Vedremo insieme le caratteristiche principali della tragedia, la sentiremo nel corpo, la trasfigureremo in coreografiche con i compagni e, in ultimo, arriverà la voce.

Come è importante il corpo e l’espressione di un personaggio, per rendere più vero e credibile ciò che ha da dirci, per farcelo amare, per animare la scena, per non aver paura del silenzio ma piuttosto per valorizzarlo.
Il singolo personaggio verrà messo in risalto dal gruppo, che creerà un supporto di movimenti e suoni che andranno a completare la scena.

Ma ci divertiremo? Certo, come diceva il grande Monicelli “la morte è la più grande fonte di umorismo”!

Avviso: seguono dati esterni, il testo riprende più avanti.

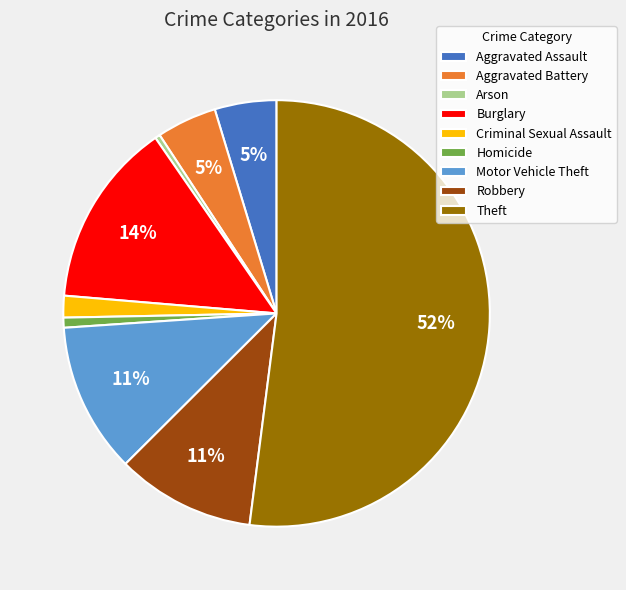

Which category has the biggest portion of the pie?

Theft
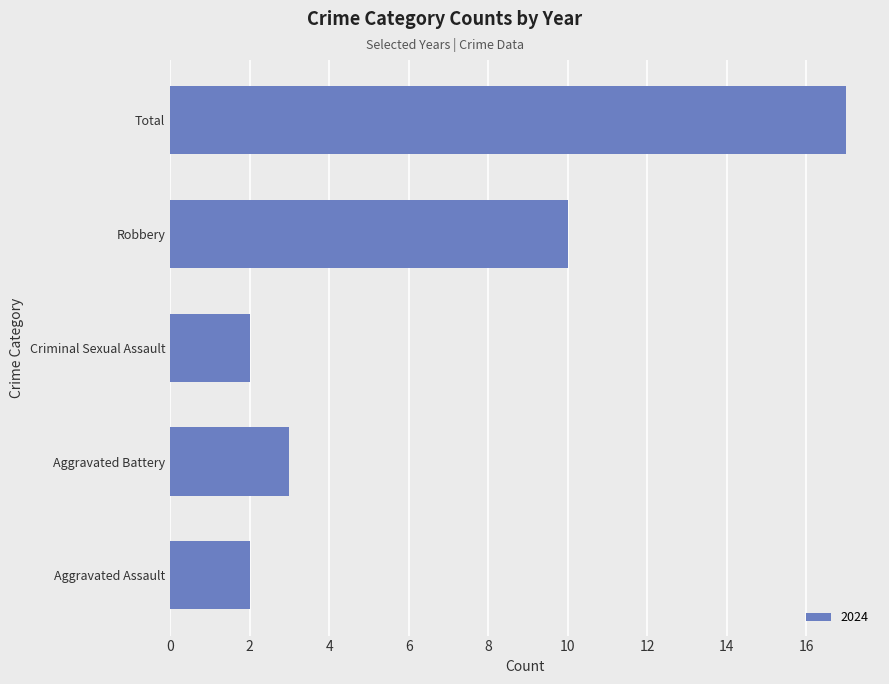

The value at Robbery is 17. True or false?

False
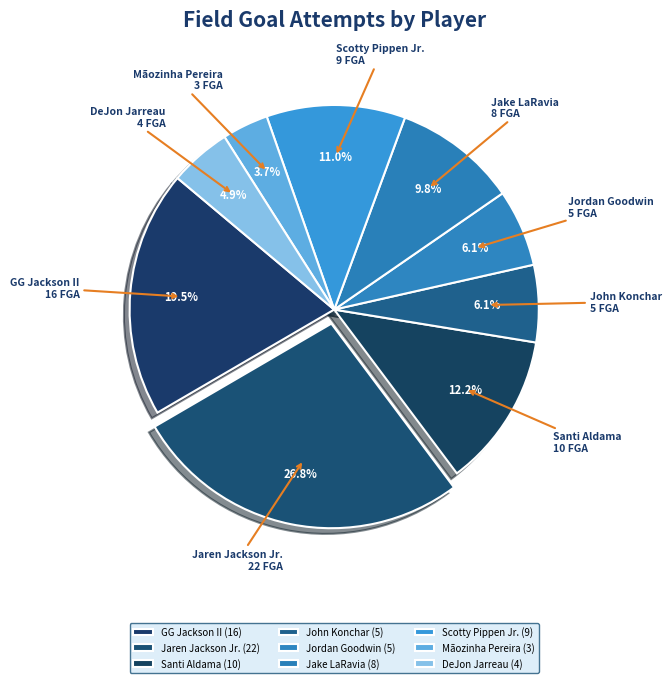

Is the sum of DeJon Jarreau and Jaren Jackson Jr. greater than half?

No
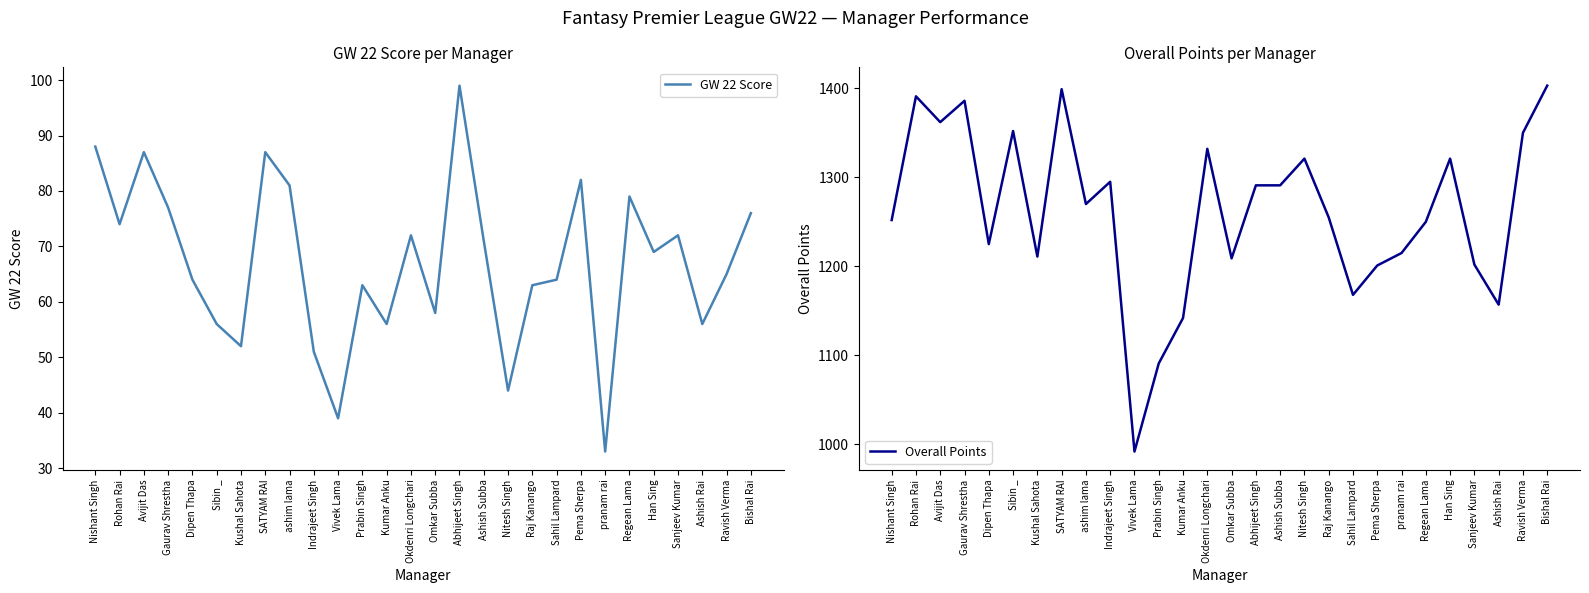

True or false: Overall Points has a value of 2046 at Ashish Rai.

False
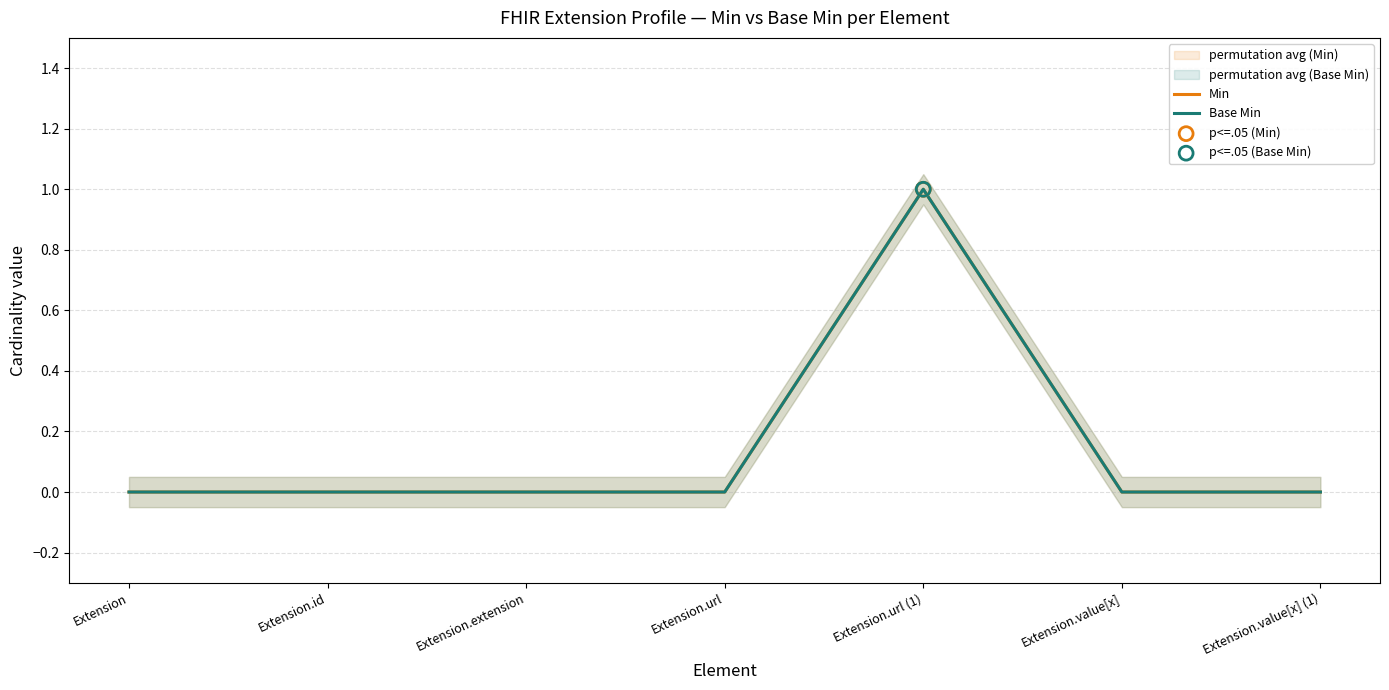

Which series contains the highest Y value?

Min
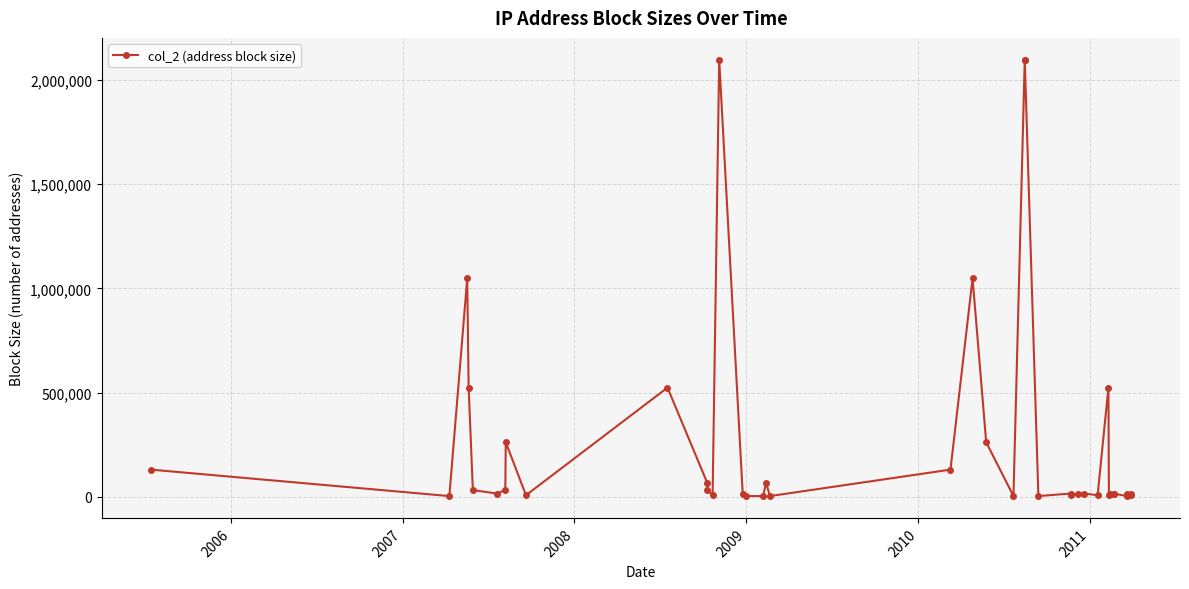

True or false: the data shows 101327 at 10.

False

A fine stage, si arriverà a creare scene d’autore improvvisate, completa di atmosfere, parole, movimenti, personaggi, umori ed emozioni..

Note tecniche

  • abbigliamento molto comodo per lavorare a terra (si tuta, no jeans)
  • per allievi avanzati

 Isabella Cremonesi

Mi piace definirmi “la maestra dell’improvvisazione teatrale”. Colei che insegna le basi, sane e giocose, di questa splendida arte, dello scoprirsi nel profondo ma con leggerezza e dell’imparare la bellezza di creare insieme agli altri.
Nasco nel 1961 a Milano rischiando di morire soffocata dal distacco della placenta. Seguo il volere del padre diplomandomi al Liceo Scientifico. Nel 1980 scappo per troppa timidezza, da un provino alla Paola Grassi e mi laureo qualche anno dopo alla facoltà di Scienza Agrarie. Faccio lavori “normali” con il sogno del teatro nel cuore.
Nel 1992 un’amica mi iscrive a forza al corso di teatro di Silvana Rossello dell’Arsenale di Milano. Il marito regista Mauro Lo Verde dopo due anni mi prende nella loro compagnia teatrale VerdeRossello con la quale giriamo i teatri del Nord d’Italia. Nel 1997 incontro l’improvvisazione  della LiiT-Lega Italiana Improvvisazione Teatrale (prima scuola in Italia di pura improvvisazione) con gli insegnanti Daniele Morozzi e Bruno Cortini, quindi proseguo negli anni la mia formazione teorica-pratica con stage di ogni tipo, teatro coreografico con E.Pardo di Parigi, clown con C.Levati, mimo con A.Brugnano canto e voce con Linda Wise, teatro danza con B.Friedrich, monologhi con S.Gonella e R. Coluccini alla Paola Grassi,  cinema con Pupi Avati, improvvisazione con Patty Stiles, Tom Johonson, Randy Dixon, Jill Farris e tantissimi altri. Insegno improvvisazione dal 2000. Nel 2004 mi licenzio e nel settembre del 2005 apro a Milano il Teatro del Vigentino dove tengo corsi e spettacoli, tra cui oltre al Match d’improvvisazione teatrale, format da me ideati: La città delle Dame Teatro d’autore  improvvisato completamente al femminile, Asino Improvvisazioni alla lavagna, Ahperò! Improvvisazioni al bicchiere. Da 10 anni vado in scena con il mio spettacolo Il corpo dell’amore. Scrivo poesie e ogni tanto vinco qualche SlamPoetry.